Als die Teller leer und die Schüsseln ausgekratzt waren machten wir uns auf den Weg nach draußen, zu „unserem“ Lieblingsspielplatz.

Schon der Weg dorthin war aufregend, da uns permanent die Kamera verfolgte oder knapp vor uns war. Vor allem für Emil eine Hausforderung, der zwar inzwischen ziemlich sicher auf seinem kleinen Fahrrad unterwegs ist, aber nicht gewohnt ist, so langsam zu fahren.

Auf dem Spielplatz angekommen absolvierten wir unser übliches Programm: Schaukeln, Rutschen, Klettern, Balancieren, Sandburgen bauen… Auch hier stellte mir Thomas immer mal wieder Fragen, so dass die Kinder nach inzwischen sechs Stunden Drehtag immer mehr Mama einforderten.

Kinder (ob 4 oder 1 Jahr alt), können sich noch nicht in andere hineinversetzen, daher hatten sie auch kein Verständnis, dass Mama jetzt nicht weiter Sandburgen baut, sondern dass nun eine andere Szene gedreht werden sollte. Oder mir Fragen gestellt wurden.

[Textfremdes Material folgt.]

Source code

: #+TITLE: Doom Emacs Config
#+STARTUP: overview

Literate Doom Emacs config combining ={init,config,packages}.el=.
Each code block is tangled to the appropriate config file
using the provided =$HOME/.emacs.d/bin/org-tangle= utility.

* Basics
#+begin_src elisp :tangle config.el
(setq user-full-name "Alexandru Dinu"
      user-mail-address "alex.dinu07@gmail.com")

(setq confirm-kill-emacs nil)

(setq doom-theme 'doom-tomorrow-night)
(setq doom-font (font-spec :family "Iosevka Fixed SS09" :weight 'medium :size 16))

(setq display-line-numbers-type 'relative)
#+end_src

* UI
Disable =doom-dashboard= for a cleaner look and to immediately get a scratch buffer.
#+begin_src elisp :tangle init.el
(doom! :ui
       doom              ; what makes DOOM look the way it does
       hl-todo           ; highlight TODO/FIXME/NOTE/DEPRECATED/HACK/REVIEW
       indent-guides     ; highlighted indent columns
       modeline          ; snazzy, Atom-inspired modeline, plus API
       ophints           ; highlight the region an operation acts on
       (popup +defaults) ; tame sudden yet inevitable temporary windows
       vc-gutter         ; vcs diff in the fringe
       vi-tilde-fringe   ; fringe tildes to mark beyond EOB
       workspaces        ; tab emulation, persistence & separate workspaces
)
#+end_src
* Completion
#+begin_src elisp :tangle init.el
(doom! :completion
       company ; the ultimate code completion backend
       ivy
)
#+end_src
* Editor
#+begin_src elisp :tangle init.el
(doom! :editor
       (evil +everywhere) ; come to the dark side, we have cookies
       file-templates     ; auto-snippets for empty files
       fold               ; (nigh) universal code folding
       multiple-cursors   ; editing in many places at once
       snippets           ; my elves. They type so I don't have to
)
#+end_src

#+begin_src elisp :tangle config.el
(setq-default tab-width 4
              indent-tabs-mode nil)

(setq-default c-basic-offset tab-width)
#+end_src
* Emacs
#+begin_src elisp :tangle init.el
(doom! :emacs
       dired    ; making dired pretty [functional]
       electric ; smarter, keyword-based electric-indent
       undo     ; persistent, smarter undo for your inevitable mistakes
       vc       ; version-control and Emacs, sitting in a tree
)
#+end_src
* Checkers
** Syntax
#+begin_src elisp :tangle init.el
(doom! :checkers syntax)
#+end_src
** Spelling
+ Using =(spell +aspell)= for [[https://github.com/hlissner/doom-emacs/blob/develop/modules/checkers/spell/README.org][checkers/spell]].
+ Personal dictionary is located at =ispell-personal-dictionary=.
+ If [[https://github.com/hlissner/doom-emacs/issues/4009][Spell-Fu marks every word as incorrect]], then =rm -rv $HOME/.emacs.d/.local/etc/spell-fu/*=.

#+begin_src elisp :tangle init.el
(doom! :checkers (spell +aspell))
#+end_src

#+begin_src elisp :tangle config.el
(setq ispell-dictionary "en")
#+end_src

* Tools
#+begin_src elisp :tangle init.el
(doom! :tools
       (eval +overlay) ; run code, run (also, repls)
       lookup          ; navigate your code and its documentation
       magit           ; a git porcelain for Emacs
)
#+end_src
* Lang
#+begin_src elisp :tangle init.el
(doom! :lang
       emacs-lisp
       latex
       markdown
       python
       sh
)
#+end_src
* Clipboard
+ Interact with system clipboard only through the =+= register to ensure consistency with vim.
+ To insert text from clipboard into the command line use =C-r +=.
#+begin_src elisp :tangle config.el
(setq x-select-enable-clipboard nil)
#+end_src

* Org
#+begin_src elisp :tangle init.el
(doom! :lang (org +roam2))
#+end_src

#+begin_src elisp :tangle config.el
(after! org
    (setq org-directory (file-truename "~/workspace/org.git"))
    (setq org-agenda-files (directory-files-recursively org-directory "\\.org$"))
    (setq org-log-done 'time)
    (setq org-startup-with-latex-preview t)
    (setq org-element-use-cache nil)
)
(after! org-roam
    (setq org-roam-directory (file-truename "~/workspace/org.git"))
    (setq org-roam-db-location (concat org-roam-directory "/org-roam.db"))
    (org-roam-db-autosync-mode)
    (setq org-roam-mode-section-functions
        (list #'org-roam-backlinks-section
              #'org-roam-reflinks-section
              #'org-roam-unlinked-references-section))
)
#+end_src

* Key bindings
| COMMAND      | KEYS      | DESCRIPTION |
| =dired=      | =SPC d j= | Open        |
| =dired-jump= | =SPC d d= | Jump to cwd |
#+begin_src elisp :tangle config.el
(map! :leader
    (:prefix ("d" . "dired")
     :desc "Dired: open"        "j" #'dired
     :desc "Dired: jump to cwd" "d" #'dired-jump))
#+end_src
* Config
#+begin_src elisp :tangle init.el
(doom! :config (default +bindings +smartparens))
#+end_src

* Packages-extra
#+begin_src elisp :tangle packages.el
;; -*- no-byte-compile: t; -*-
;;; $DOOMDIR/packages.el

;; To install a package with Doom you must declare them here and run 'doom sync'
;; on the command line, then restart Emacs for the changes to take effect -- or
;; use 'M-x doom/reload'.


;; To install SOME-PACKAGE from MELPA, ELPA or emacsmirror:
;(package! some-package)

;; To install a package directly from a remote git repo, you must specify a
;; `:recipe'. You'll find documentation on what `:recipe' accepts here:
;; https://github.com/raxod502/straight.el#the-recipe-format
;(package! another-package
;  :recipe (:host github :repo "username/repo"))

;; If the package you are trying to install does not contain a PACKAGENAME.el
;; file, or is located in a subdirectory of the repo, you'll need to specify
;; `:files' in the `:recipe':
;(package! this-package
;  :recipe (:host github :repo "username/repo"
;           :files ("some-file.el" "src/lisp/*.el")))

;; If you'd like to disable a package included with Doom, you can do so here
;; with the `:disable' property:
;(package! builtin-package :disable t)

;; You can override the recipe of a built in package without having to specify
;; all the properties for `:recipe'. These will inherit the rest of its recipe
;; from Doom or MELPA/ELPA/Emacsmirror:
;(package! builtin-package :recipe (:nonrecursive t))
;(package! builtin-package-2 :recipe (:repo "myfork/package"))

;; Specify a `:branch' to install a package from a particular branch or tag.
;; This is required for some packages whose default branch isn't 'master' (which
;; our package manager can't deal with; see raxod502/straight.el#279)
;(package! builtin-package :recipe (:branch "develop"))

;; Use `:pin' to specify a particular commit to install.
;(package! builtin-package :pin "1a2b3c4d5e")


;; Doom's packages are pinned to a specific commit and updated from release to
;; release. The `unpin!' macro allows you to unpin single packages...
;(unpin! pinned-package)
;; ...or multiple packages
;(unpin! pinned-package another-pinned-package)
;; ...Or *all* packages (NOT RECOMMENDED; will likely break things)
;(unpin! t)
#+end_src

So stand ich mitten auf dem Spielplatz: Vor mir die Kamera, daneben der Fragen stellende Regisseur, über meinem Kopf das Mikrofon. Auf meinem Arm ein quengelndes Baby, und an mir, Richtung Sandburg zerrend, mein Vierjähriger.

Das kennen wir Mamas ja zu gut: Sich teilen müsste man können.

Ständig.

Überall.

Mal sehen, was man davon im TV sehen wird…

Ich sehe schon die Schlagzeile: „Mutter am Ende der Geduld… So sieht kindergartenfrei tatsächlich aus!“

Aber auch diese Herausforderung haben wir gemeistert – gemeinsam, mit viel Verständnis für jeden Einzelnen des heutigen Teams: Die Filmcrew, die Kinder und…

Da war doch noch wer?!

Ach ja…

ICH!

Endspurt der Dreharbeiten

Wieder zu Hause merkten wir alle, dass der Tag inzwischen lange wird. Das Filmteam war nicht mehr ganz so entspannt wie noch am Vormittag, die Kinder knatschten, und auch ich war langsam müde.

Wir hatten es aber fast geschafft…

An meinem Schreibtisch wurde noch eine Szene von mir am Laptop gedreht, wie ich an einem „Berufung Mami Impuls“ arbeite. Ich hoffe, man kann nicht lesen, was ich geschrieben habe, denn es ergab nicht viel Sinn. 😉

Meine Schwiegermutter holte inzwischen die Kinder, so dass wir den Endspurt der Dreharbeiten ruhig ausklingen lassen konnten.

Mein Mann – der am Drehtag tatsächlich fast komplett dabei war – hatte nun seinen Auftritt. Sonst ist er unter Tags arbeiten und kommt erst am Abend nach Hause. Eine solche Heimkehr-Szene wurde nachgestellt und abschließend ein Interview mit ihm geführt. Den Puder hatte ich schon bereitgestellt. 😉

Die Scheinwerfer spendeten wohlige Wärme. Es war ganz still. Irgendwie gemütlich.

Thomas stellte seine Fragen und ich stand, über allen Köpfen auf einem Stuhl, so dass ich alles mitbekam.

Gänsehautmoment, als mein Mann Sascha sagte, wie toll ich mit den Kindern bin, und wie gut ich meinen Job mache.

Da stand ich nun auf meinem Stuhl, mit Tränen in den Augen.

Im hektischen Alltag mit selbstbetreuten Kindern hat man wenig – sehr wenig Zeit, um sich auszutauschen, und noch weniger Zeit, um Komplimente wie solche zu verteilen.

Aber vielleicht sollte man sich diese Zeit – egal wie – unbedingt nehmen!

Ein Tag mit der Kamera als Familie begleitet zu werden ist wie ein Tag Therapie. Es hat uns gut getan.

9 Stunden Drehtag liegen hinter uns.

Wir sind erschöpft.

Aber glücklich.

 

Der Sendetermin wird Dienstag, 10. Dezember 2019 um 20:15 Uhr auf ZDF sein!